Dude you are living in the matrix - in the best way possible. I love your post!


Is this not a form of mutation testing? With the added idea of treating anything you write to sanity-check the output as a test?


Mutation testing is where you make changes to your code's logic as a way to ensure that you have good test coverage for that bit of logic. Mutation testing is helpful with any kind of tests -- assertions, snapshots, whatever -- as a way to check that your tests are actually able to catch interesting bugs, but the idea is orthogonal to this workflow.


Have you found any added benefit in your approach using mutation testing?

Really interesting stuff I'm going to play with personally and in school I think. Thank you.


Hmm, I like mutation testing, and have found it very useful, but I don't know if it feels any different with this technique as it does with traditional assertion tests. Perhaps one difference is that, when you find a hole in your test coverage, it's easier to fill it in when tests are easier to write.
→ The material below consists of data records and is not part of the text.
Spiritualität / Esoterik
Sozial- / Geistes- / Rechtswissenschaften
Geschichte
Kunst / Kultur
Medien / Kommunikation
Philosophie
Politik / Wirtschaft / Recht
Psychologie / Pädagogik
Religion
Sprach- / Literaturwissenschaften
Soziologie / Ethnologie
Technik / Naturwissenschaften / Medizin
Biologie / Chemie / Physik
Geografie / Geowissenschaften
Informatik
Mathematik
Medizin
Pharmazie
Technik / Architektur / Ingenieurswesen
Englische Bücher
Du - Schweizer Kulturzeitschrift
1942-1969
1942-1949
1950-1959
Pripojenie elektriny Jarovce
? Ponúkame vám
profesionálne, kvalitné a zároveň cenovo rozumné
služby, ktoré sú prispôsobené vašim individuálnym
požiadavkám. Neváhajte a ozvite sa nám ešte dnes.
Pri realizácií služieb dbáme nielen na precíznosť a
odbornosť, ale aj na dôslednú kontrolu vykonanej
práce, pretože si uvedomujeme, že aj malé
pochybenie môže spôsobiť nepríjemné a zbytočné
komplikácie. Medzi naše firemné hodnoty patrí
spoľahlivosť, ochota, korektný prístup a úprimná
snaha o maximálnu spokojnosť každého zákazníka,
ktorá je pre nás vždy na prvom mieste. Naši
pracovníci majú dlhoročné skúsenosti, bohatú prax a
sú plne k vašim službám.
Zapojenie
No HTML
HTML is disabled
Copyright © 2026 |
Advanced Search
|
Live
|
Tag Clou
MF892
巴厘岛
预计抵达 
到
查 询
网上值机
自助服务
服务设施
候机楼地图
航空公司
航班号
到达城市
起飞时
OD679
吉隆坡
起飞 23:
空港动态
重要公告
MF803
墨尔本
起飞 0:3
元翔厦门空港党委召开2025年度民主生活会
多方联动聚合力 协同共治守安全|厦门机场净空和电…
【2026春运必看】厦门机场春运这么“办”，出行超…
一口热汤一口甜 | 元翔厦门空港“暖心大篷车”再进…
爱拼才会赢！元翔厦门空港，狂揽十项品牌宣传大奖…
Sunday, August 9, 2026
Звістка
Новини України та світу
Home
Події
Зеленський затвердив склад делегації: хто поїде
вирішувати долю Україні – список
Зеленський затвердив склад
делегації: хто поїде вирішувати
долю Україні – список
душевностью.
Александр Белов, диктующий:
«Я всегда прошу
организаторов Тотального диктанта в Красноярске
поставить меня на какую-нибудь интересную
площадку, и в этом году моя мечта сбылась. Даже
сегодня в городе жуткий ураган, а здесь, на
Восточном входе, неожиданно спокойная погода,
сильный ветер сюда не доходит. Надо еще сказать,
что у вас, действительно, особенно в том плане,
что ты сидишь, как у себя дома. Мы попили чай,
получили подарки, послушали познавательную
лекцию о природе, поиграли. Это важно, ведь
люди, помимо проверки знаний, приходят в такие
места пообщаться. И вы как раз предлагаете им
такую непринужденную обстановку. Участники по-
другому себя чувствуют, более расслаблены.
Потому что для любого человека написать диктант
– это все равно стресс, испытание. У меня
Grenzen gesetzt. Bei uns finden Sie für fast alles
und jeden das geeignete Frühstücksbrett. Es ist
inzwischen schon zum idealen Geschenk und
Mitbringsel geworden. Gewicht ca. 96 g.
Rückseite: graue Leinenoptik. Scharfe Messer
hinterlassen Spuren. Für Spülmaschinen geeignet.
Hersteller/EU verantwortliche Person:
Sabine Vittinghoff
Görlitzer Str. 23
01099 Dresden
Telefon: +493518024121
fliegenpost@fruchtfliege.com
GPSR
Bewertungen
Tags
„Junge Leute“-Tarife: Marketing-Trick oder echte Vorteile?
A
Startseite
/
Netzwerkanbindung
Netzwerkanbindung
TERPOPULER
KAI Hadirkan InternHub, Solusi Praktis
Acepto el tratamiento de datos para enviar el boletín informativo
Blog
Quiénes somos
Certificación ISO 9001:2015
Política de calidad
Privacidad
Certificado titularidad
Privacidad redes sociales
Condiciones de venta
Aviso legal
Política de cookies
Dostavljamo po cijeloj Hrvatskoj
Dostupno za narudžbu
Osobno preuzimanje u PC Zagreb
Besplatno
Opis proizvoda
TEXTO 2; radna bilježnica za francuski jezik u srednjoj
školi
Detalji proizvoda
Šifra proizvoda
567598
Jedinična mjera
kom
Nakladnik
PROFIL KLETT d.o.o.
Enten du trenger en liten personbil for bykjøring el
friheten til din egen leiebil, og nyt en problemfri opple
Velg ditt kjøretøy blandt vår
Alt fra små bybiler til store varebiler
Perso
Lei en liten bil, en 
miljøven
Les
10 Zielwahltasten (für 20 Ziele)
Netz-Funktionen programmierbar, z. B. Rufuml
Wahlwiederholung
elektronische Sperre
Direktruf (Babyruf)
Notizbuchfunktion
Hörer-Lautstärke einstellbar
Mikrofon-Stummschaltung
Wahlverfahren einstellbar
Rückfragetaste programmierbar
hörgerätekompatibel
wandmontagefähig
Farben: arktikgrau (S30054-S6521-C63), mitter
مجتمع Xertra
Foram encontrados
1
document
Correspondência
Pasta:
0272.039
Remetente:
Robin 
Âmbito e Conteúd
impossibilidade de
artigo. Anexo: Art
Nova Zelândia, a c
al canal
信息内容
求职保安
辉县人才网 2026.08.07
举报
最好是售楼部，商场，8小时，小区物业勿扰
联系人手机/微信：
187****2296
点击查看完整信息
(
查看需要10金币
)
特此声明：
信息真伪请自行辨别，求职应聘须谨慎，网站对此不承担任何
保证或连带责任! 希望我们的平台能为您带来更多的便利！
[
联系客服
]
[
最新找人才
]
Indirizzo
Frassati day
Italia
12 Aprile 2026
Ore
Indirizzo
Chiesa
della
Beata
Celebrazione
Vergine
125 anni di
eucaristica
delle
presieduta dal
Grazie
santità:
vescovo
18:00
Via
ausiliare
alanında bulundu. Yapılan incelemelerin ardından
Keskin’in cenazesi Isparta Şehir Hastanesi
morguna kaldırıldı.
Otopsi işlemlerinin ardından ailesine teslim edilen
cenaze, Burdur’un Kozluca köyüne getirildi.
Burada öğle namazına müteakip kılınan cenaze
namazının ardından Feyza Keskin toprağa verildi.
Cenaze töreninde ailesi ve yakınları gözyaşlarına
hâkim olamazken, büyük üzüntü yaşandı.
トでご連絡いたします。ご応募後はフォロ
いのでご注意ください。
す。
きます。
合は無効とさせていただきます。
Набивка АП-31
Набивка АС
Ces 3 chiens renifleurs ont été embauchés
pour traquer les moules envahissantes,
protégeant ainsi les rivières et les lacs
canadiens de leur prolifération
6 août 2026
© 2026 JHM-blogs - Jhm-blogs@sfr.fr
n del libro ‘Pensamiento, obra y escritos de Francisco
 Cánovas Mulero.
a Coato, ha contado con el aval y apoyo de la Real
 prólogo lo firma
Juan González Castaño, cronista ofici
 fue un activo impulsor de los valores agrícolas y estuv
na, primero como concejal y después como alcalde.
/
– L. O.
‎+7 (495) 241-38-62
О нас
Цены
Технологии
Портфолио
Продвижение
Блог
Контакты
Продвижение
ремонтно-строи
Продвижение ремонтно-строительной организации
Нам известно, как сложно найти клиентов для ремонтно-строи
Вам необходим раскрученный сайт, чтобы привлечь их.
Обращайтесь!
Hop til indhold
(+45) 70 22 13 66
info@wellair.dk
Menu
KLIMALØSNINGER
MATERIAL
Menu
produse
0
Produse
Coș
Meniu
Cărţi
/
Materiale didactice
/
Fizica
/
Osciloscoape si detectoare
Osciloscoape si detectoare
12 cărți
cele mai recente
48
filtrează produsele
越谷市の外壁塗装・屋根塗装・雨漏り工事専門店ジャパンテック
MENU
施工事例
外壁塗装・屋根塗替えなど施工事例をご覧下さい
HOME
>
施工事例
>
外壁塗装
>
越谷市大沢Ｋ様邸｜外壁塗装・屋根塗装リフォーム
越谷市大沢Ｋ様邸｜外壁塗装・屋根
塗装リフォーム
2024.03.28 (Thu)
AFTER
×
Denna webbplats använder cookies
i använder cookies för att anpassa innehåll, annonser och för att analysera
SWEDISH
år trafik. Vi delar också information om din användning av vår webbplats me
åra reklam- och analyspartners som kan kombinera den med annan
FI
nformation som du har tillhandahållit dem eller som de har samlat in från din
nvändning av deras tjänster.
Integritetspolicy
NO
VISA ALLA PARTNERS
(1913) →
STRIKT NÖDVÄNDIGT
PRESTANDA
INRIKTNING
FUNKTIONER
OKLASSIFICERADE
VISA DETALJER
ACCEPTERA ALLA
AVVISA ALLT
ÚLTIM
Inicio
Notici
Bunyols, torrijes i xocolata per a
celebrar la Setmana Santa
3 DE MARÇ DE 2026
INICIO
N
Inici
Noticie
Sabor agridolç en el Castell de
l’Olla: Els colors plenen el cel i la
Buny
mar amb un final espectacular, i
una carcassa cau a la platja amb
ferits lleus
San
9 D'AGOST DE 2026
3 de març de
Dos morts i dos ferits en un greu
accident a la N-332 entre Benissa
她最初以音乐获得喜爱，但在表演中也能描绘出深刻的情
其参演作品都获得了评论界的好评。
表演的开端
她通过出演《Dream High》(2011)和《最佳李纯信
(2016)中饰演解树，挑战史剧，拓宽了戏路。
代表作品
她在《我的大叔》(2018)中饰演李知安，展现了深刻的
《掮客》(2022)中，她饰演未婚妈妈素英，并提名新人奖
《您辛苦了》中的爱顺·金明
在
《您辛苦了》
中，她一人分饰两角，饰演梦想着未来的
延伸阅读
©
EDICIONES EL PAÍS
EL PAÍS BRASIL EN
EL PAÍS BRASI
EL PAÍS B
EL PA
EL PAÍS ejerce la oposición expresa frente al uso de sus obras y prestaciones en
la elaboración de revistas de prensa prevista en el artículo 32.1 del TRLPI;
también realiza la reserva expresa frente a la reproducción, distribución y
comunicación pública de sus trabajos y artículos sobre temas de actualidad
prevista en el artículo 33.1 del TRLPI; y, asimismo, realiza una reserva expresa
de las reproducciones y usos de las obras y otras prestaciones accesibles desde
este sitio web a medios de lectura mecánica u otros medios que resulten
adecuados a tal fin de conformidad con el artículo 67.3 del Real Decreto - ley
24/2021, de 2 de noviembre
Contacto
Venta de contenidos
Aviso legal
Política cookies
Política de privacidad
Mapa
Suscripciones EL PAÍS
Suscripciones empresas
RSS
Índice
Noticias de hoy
One thing that is a little different is that this type of testing makes it easier to write "counterfactual" tests, which are sort of similar: you observe the behavior of a function with input A, and then you make an interesting tweak to the input to get input B, and you can see how the output changes (you can even print the diff between the two outputs in your test). This is useful for ensuring that a test is actually testing exactly the thing that you want it to test -- if you have a test that "X fails validation when Y is Z," you can ensure that the only difference between a failing and a passing X is the value of Y, whereas if you only test that "X with Y=Z fails," you won't be totally confident that the failure is due to Y or due to some other newly introduced E. I think that the ability to print diffs between inputs and outputs makes this kind of REPL test a lot easier to read and write in this case.


Has anyone ported this workflow to Common Lisp yet?